Capitalism is a strong brand. It has served its citizens well in the past. But today, it’s in serious need of renewal if it is to continue to be relevant and strong in the future.
If we think of Capitalism as a brand it might give us some insights as to what has gone wrong. Capitalism, quite simply, has lost touch with its customers—its citizens, or citizen-customers we might call them.
Between 1982 and 2010, the top-earning one per cent of Americans captured 59.6% of income growth in the United States. For Canadians, who are often smug when comparing themselves to the USA, it’s even worse—the top-earning one percent of Canadians captured over 60% of all income growth during the same period.
This is having a huge impact on the middle class as their dreams and aspirations are being eviscerated. As a brand, Capitalism must be refreshed, reinvigorated, and transformed if it is to maintain its relevance.
It must earn the loyalty of a new generation of citizen-customers, a generation that has never experienced the halcyon days of the last century when capitalism flourished, brought prosperity and opportunity to its citizens, and brought its competition, Communism, to its knees.
For the under twenty-five generation their reality is different; Capitalism is associated with greed, pessimism, high levels of underemployment that offer dim prospects, and a growing divide between the middle class and the rich.
Capitalism must also re-earn the loyalty of a generation who will be severely tested as they look forward to see diminishing pension benefits and poor prospects for retirement.

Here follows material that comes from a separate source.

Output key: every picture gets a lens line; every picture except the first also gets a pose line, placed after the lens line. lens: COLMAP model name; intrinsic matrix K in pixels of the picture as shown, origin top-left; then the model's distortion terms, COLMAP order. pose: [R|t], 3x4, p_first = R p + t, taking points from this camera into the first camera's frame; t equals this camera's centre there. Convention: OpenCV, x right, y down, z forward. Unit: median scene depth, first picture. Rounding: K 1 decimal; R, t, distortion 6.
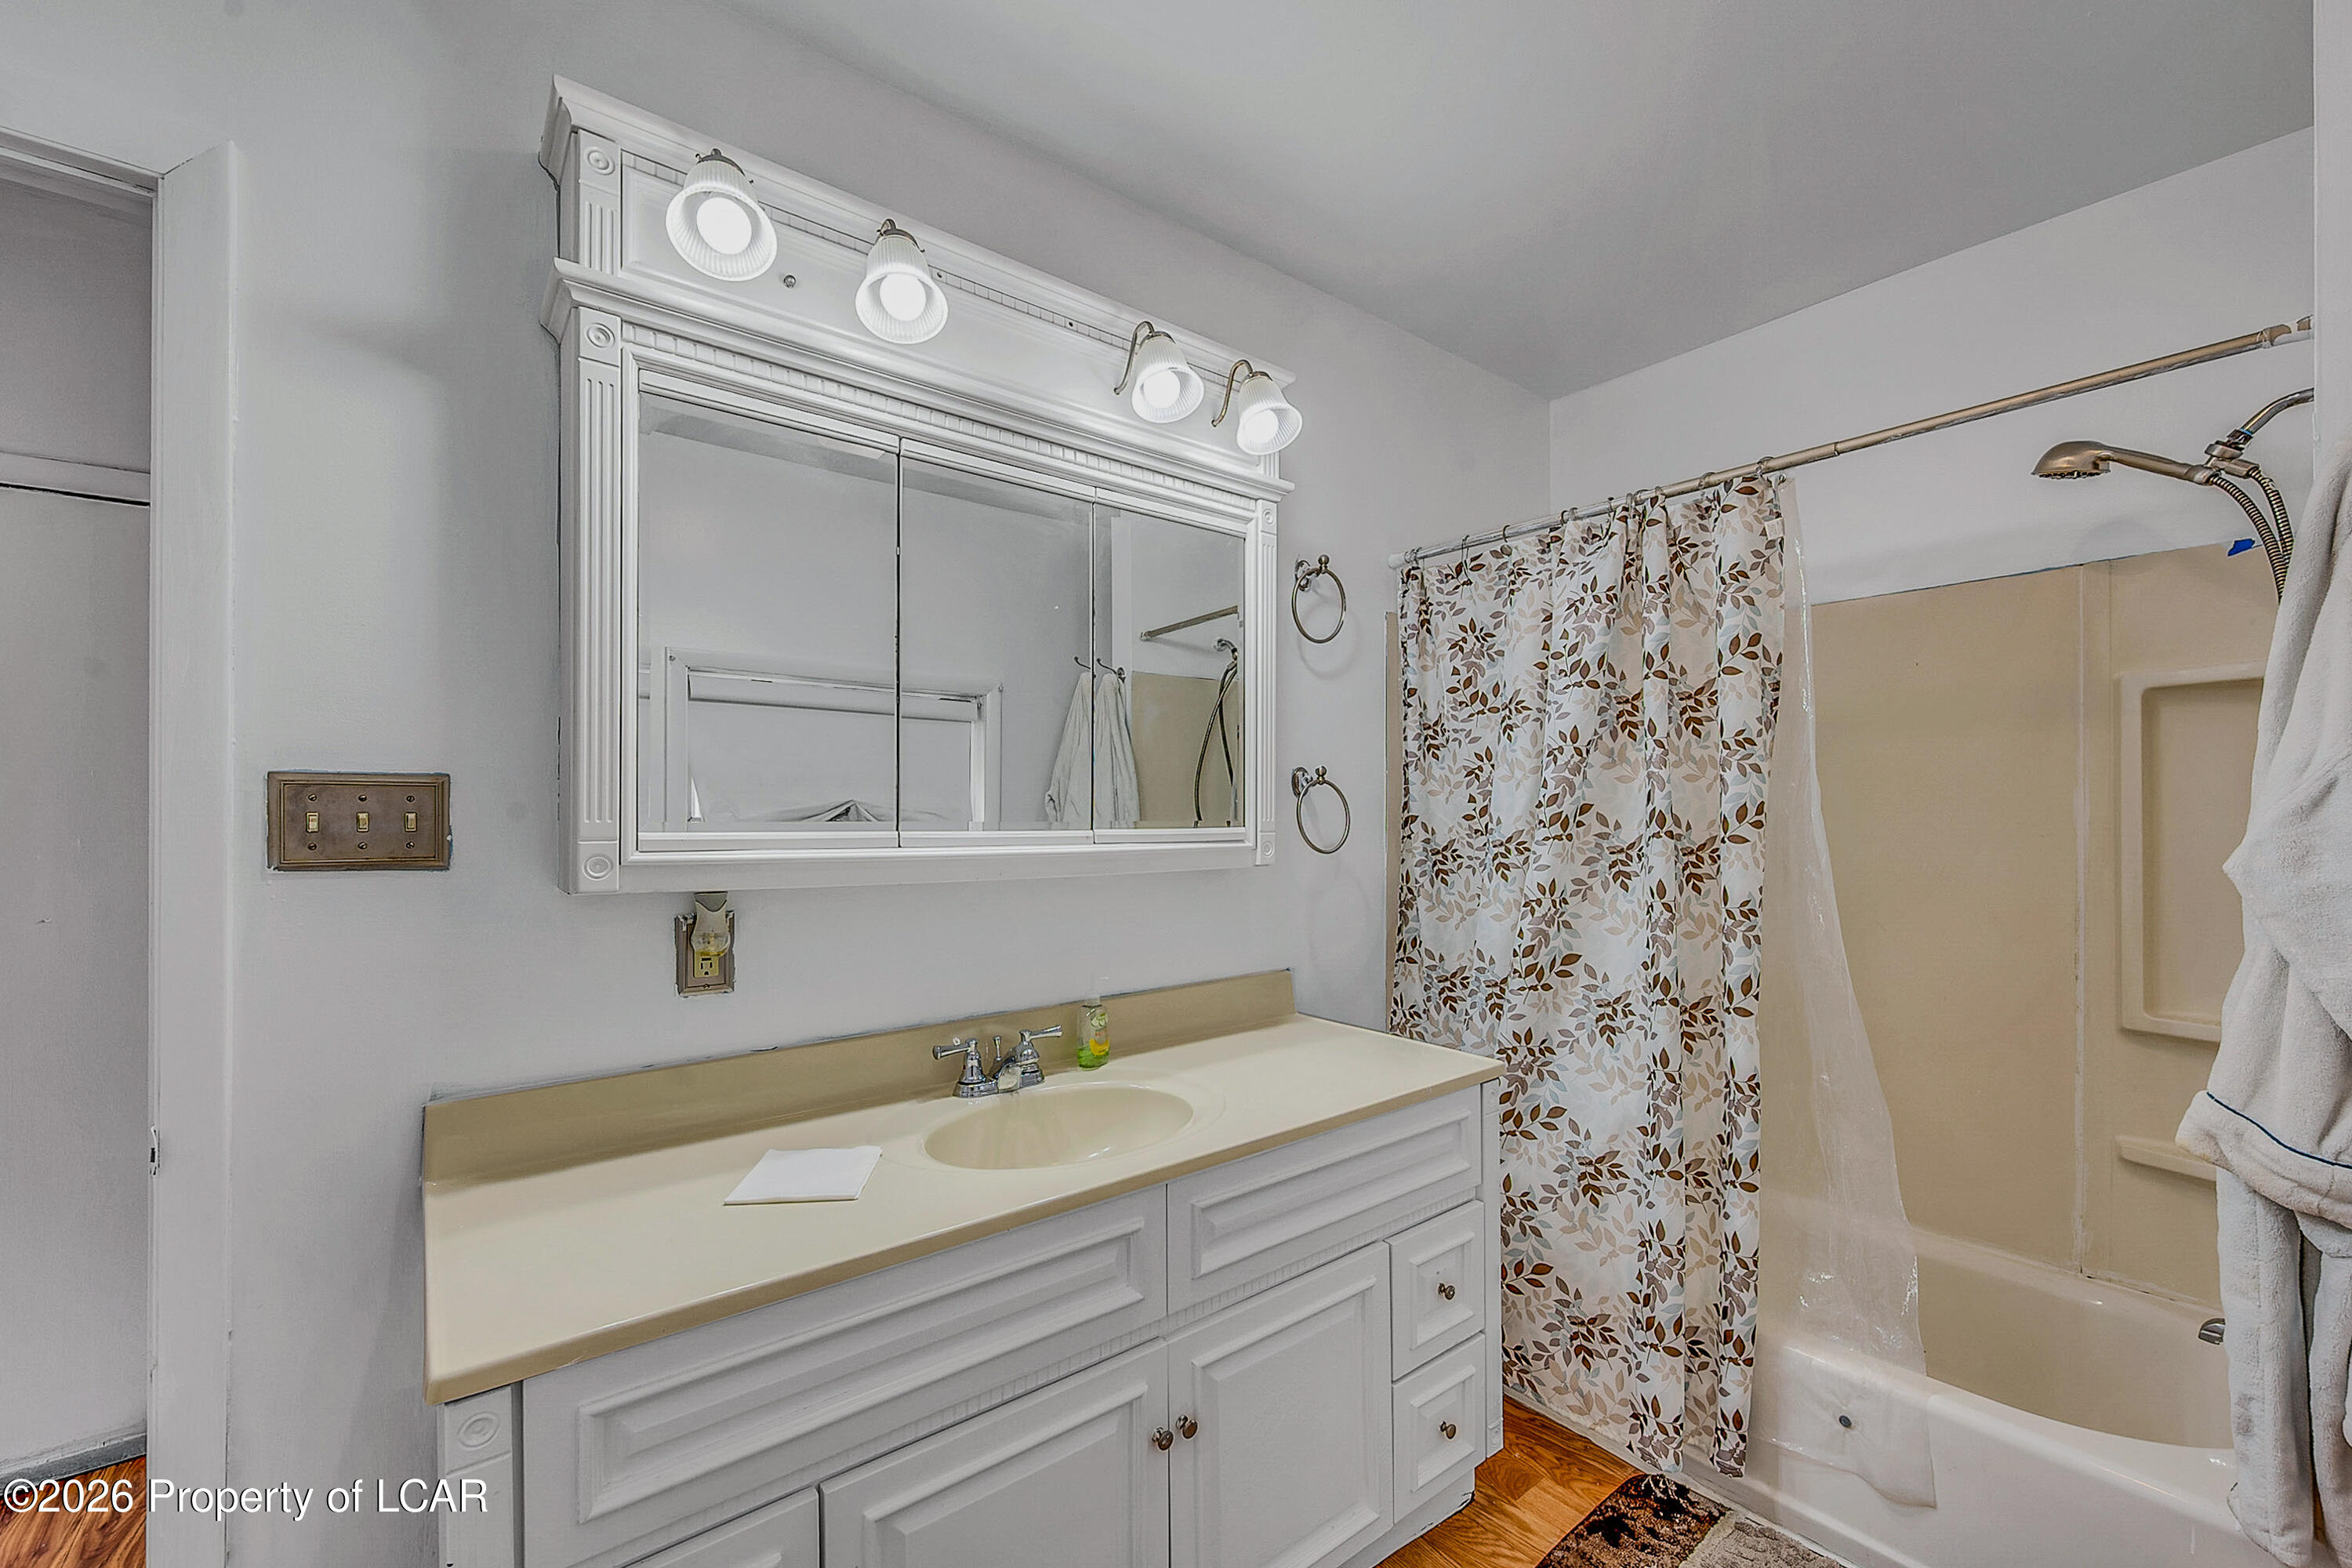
lens RADIAL K [[957.5, 0, 1184.2], [0, 957.5, 796.8], [0, 0, 1]] dist [-0.000549, -0.000420]
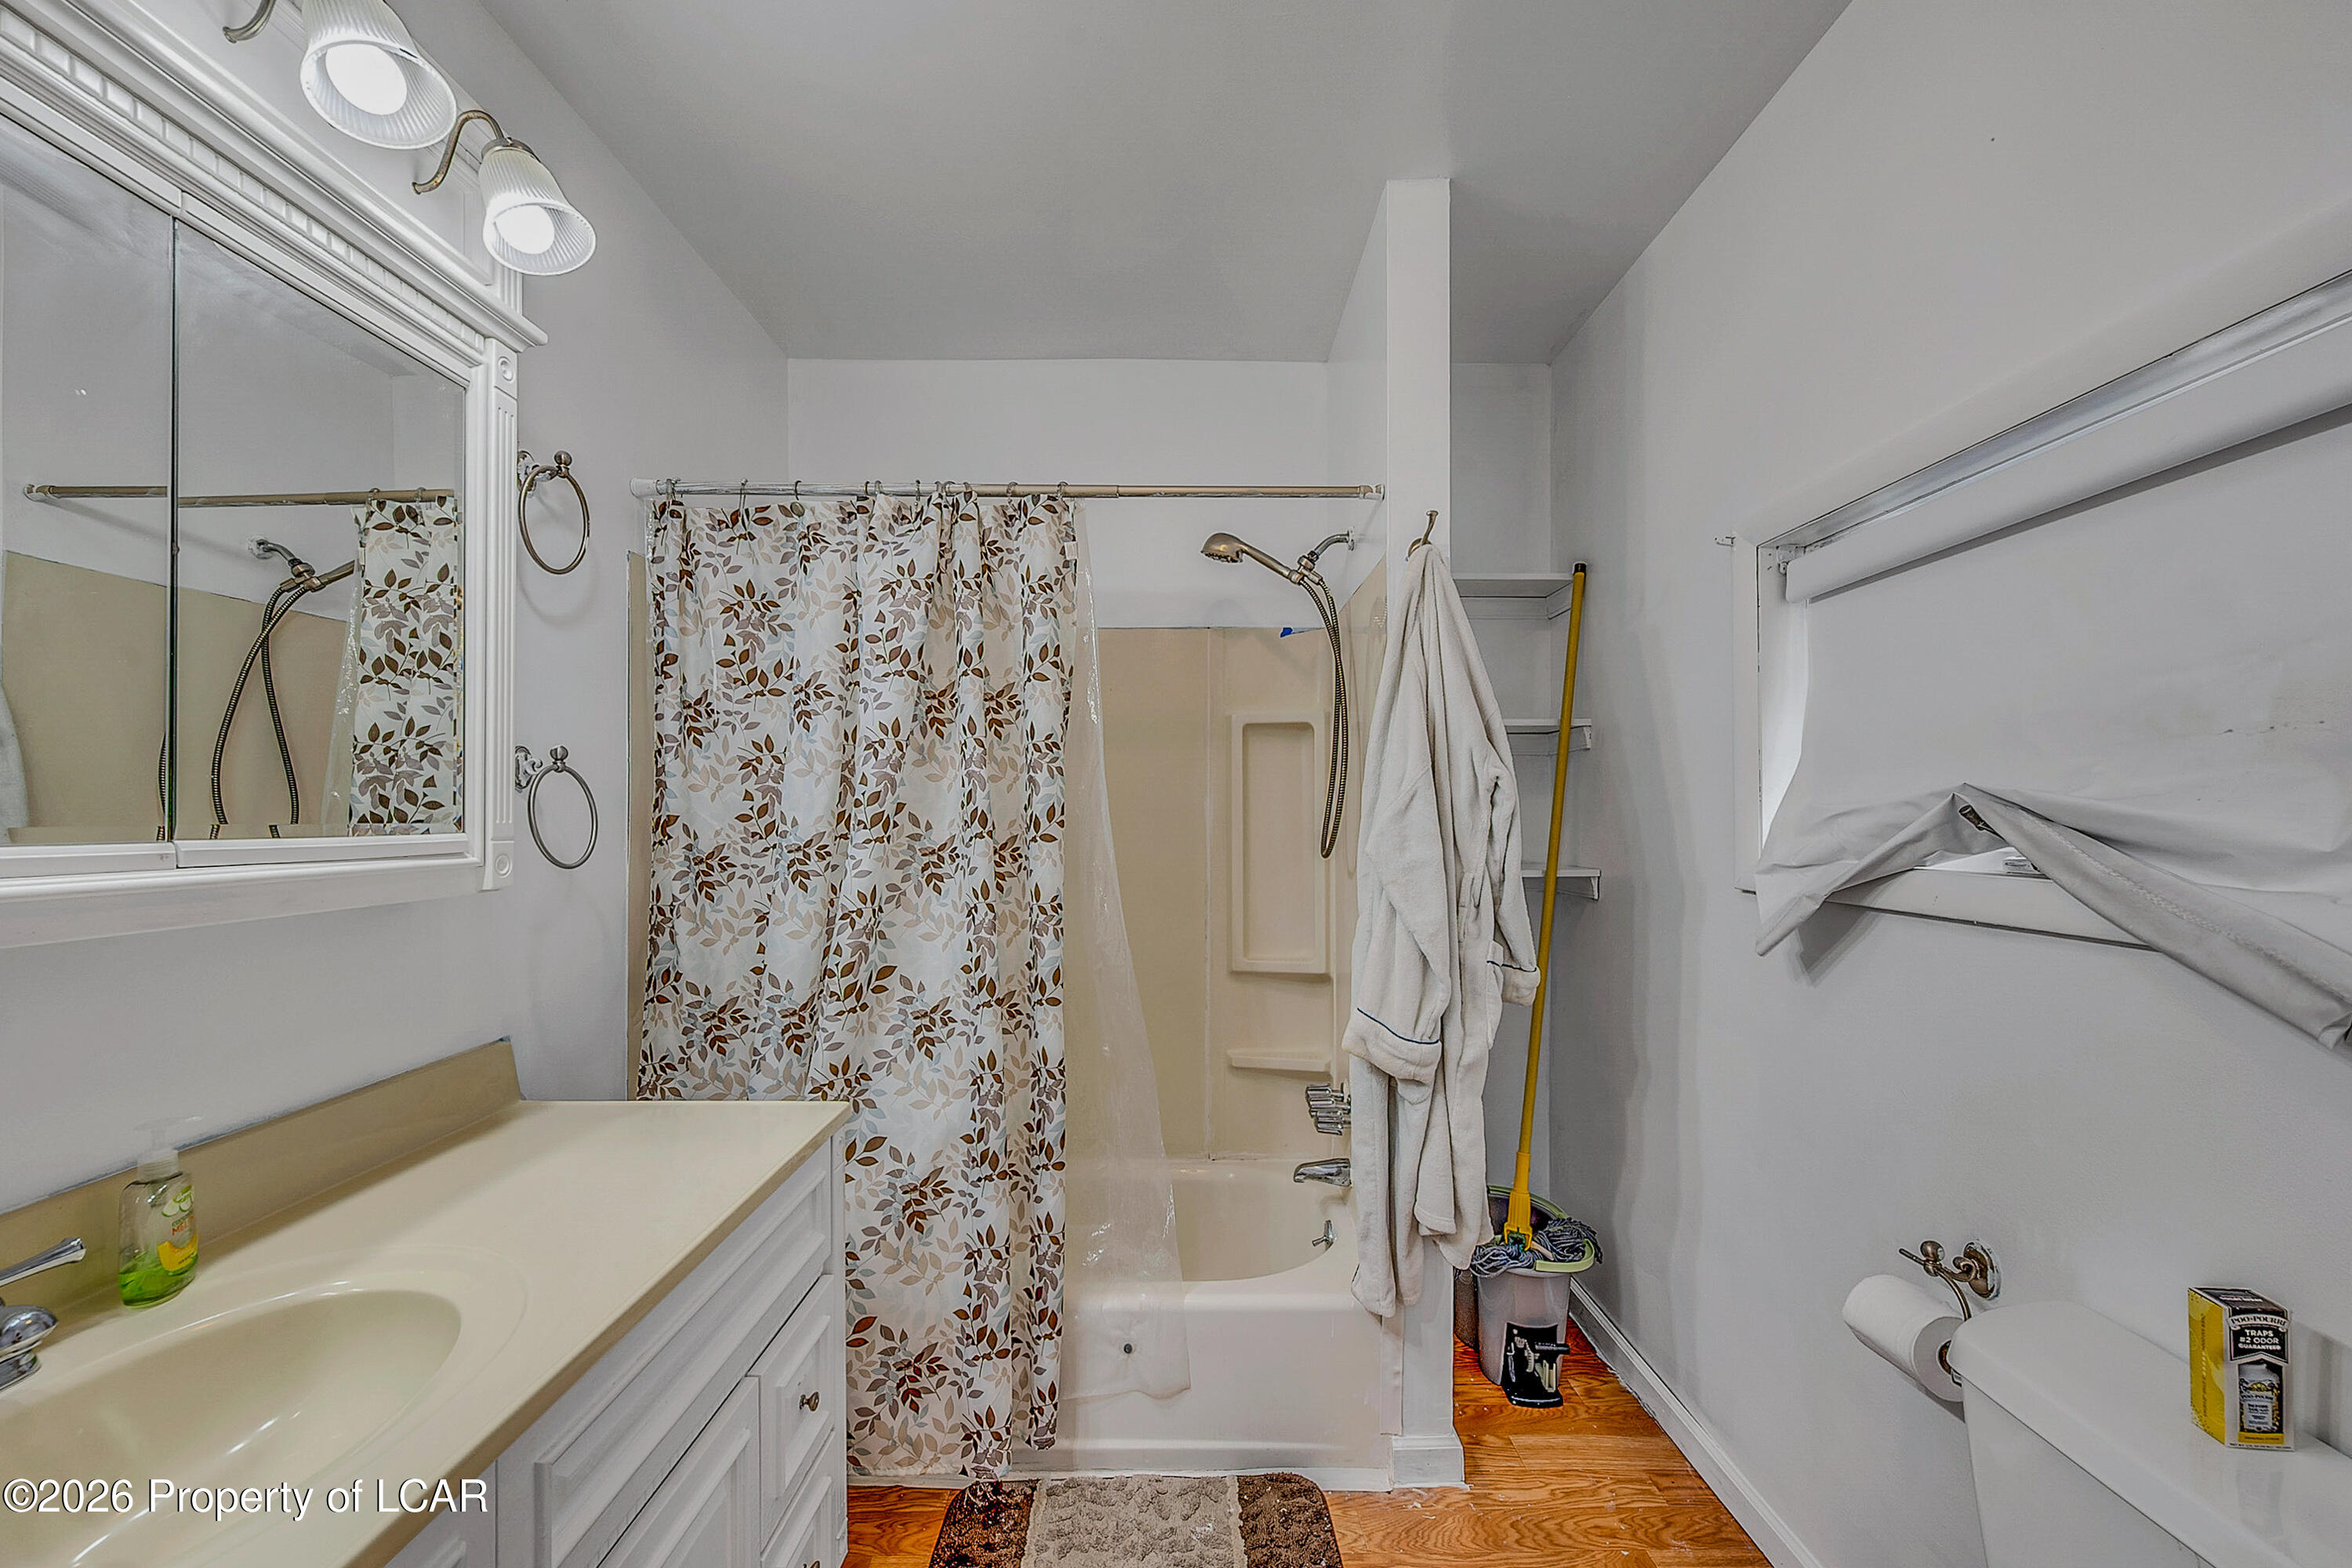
lens RADIAL K [[957.5, 0, 1176.3], [0, 957.5, 805.1], [0, 0, 1]] dist [-0.000549, -0.000420]
pose [[0.619497, 0.009142, 0.784946, -0.151392], [-0.013939, 0.999903, -0.000644, 0.006775], [-0.784876, -0.010542, 0.619564, 0.226945]]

Capitalism must recognize the symbiotic relationship it has with the citizens it serves, and whose support it must have if it is to continue to be relevant. It must find a way to serve the interests of the many, rather than just the few.
What’s the way forward?
Roger Martin, the former dean of the Rotman School of Management, and Dominic Barton, the global managing director of McKinsey & Company, are amongst those who have written about the causes of Capitalism’s current troubles, and who have provided ideas about how brand Capitalism can renew itself for its citizen-customers.
There is only one valid definition of a business purpose: to create a customer. Barton and Martin conclude that [the brand called] Capitalism has lost its way because of the idea that the purpose of the firm is to maximize shareholder value—enrich its owners—rather than serve its citizen-customers.
Martin postulates that:
The trouble began in 1976 when finance professor Michael Jensen and Dean William Meckling of the Simon School of Business at the University of Rochester published a seemingly innocuous paper in the Journal of Financial Economics entitled “Theory of the Firm: Managerial Behavior, Agency Costs and Ownership Structure…Ignoring Peter Drucker’s foundational insight of 1973 that the only valid purpose of a firm is to create a customer, Jensen and Meckling argued that the singular goal of a company should be to maximize the return to shareholders.
Therein lies the problem.
Barton and Martin say that business needs to recalibrate and refocus its efforts on creating compelling value for its customers. That’s the best way to serve the interests of its shareholders.
I concur. Capitalism needs to recalibrate and refocus its efforts on creating compelling value for its citizen-customers. That’s the best way to ensure that Capitalism stays relevant and continues to serve everyone it serves.
Capitalism’s best days were when it offered its citizens the promise of a better life and served the interests of the many rather than simply enriching the lives of the few.
If Capitalism’s best days are to lie ahead, those who most influence the direction of our chosen economic system must recalibrate and refocus its efforts on doing what it has proven its capacity to do in the past: to serve its citizen-customers by enriching their lives.